**Problem requirements**
If you see a picture in the data below, omit it and copy the rest exactly.

(Stored data)
----------------

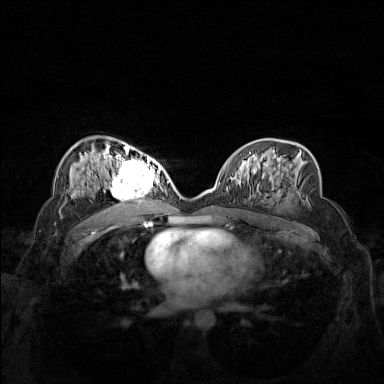
Breast MRI (dynamic contrast-enhanced), one axial slice; position 84 of 160 along the scan axis; dynamic contrast-enhanced series, time point 2 of 7 at this slice position (early post-contrast); 1.5 T; TE 1.8 ms, TR 5 ms; 384 × 384 image matrix, field of view 340 × 340 mm. Female patient.
Structures marked on this image (semi-automatically segmented with operator editing):
- enhancing-tissue mask used for the functional tumour volume (all voxels passing the contrast-enhancement thresholds inside the analysis volume; usually the tumour): bounding box <103,158,160,206> (left, top, right, bottom; pixels)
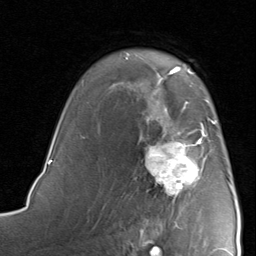
Breast MRI, one axial slice. Slice 59 of 80 in the series (ordered by position). Cropped to one breast. Dynamic contrast-enhanced series, time point 2 of 8 at this slice position (early post-contrast). 1.5 T. TE 1.7 ms, TR 4.5 ms. 2 mm slice thickness. 256 × 256 image matrix, field of view 180 × 180 mm. Female patient.
Outlined on this slice (semi-automatic segmentation, software-assisted and operator-edited):
- enhancing-tissue mask used for the functional tumour volume (all voxels passing the contrast-enhancement thresholds inside the analysis volume; usually the tumour): bounding box <144,115,217,196> (left, top, right, bottom; pixels)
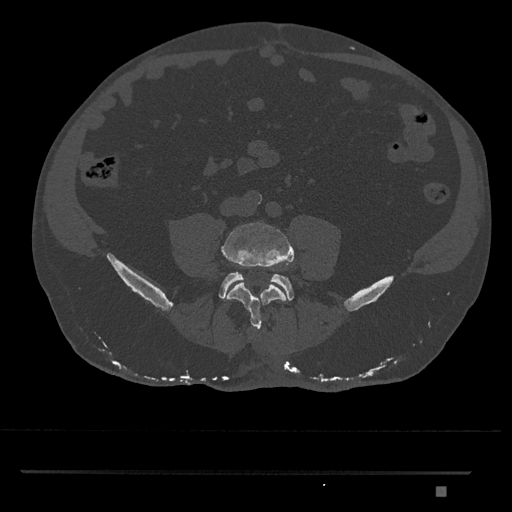
CT including the spine, one axial slice. Position 590 of 1134 along the scan axis. Reconstruction kernel Br40s/3. 120 kVp. Bone window (W 1800 / L 400 HU). 0.5 mm slice thickness. 512 × 512 image matrix. Male patient, age 65 years. From the clinical record (not read from this slice): primary cancer: prostate.
Annotated regions visible in this slice (semi-automatically segmented with operator editing):
- L4 vertebra: box from (x=221, y=222) to (x=294, y=330) px
- L5 vertebra: (x=219, y=272)–(x=294, y=300)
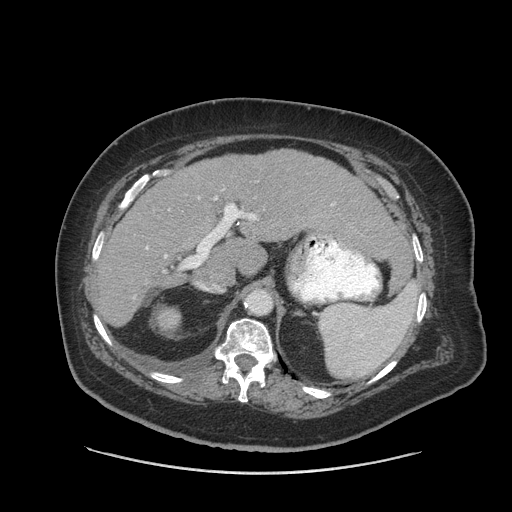
Contrast-enhanced abdominal CT (liver protocol), one axial slice; slice 53 of 91 in the series (ordered by position); soft-tissue window (W 400 / L 40 HU); 2.5 mm slice thickness; 512 × 512 image matrix, field of view 420 × 420 mm. From the clinical record (not read from this slice): diagnosis: hepatocellular carcinoma (patient treated with transarterial chemoembolisation; whether this scan precedes or follows treatment is not stated here); TNM stage (as recorded): Stage-I; Child-Pugh class: A; tumour differentiation: well differentiated; tumour nodularity: uninodular.
Structures marked on this image (semi-automatically segmented with operator editing):
- liver parenchyma outside the tumour (the mass and vessels are separate outlines, so this box may not span the whole liver): box from (x=95, y=150) to (x=398, y=326) px
- portal vein: (x=146, y=204)–(x=334, y=258)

----------------

**Task solution**
Breast MRI (dynamic contrast-enhanced), one axial slice; position 84 of 160 along the scan axis; dynamic contrast-enhanced series, time point 2 of 7 at this slice position (early post-contrast); 1.5 T; TE 1.8 ms, TR 5 ms; 384 × 384 image matrix, field of view 340 × 340 mm. Female patient.
Structures marked on this image (semi-automatically segmented with operator editing):
- enhancing-tissue mask used for the functional tumour volume (all voxels passing the contrast-enhancement thresholds inside the analysis volume; usually the tumour): bounding box <103,158,160,206> (left, top, right, bottom; pixels)
Breast MRI, one axial slice. Slice 59 of 80 in the series (ordered by position). Cropped to one breast. Dynamic contrast-enhanced series, time point 2 of 8 at this slice position (early post-contrast). 1.5 T. TE 1.7 ms, TR 4.5 ms. 2 mm slice thickness. 256 × 256 image matrix, field of view 180 × 180 mm. Female patient.
Outlined on this slice (semi-automatic segmentation, software-assisted and operator-edited):
- enhancing-tissue mask used for the functional tumour volume (all voxels passing the contrast-enhancement thresholds inside the analysis volume; usually the tumour): bounding box <144,115,217,196> (left, top, right, bottom; pixels)
CT including the spine, one axial slice. Position 590 of 1134 along the scan axis. Reconstruction kernel Br40s/3. 120 kVp. Bone window (W 1800 / L 400 HU). 0.5 mm slice thickness. 512 × 512 image matrix. Male patient, age 65 years. From the clinical record (not read from this slice): primary cancer: prostate.
Annotated regions visible in this slice (semi-automatically segmented with operator editing):
- L4 vertebra: box from (x=221, y=222) to (x=294, y=330) px
- L5 vertebra: (x=219, y=272)–(x=294, y=300)
Contrast-enhanced abdominal CT (liver protocol), one axial slice; slice 53 of 91 in the series (ordered by position); soft-tissue window (W 400 / L 40 HU); 2.5 mm slice thickness; 512 × 512 image matrix, field of view 420 × 420 mm. From the clinical record (not read from this slice): diagnosis: hepatocellular carcinoma (patient treated with transarterial chemoembolisation; whether this scan precedes or follows treatment is not stated here); TNM stage (as recorded): Stage-I; Child-Pugh class: A; tumour differentiation: well differentiated; tumour nodularity: uninodular.
Structures marked on this image (semi-automatically segmented with operator editing):
- liver parenchyma outside the tumour (the mass and vessels are separate outlines, so this box may not span the whole liver): box from (x=95, y=150) to (x=398, y=326) px
- portal vein: (x=146, y=204)–(x=334, y=258)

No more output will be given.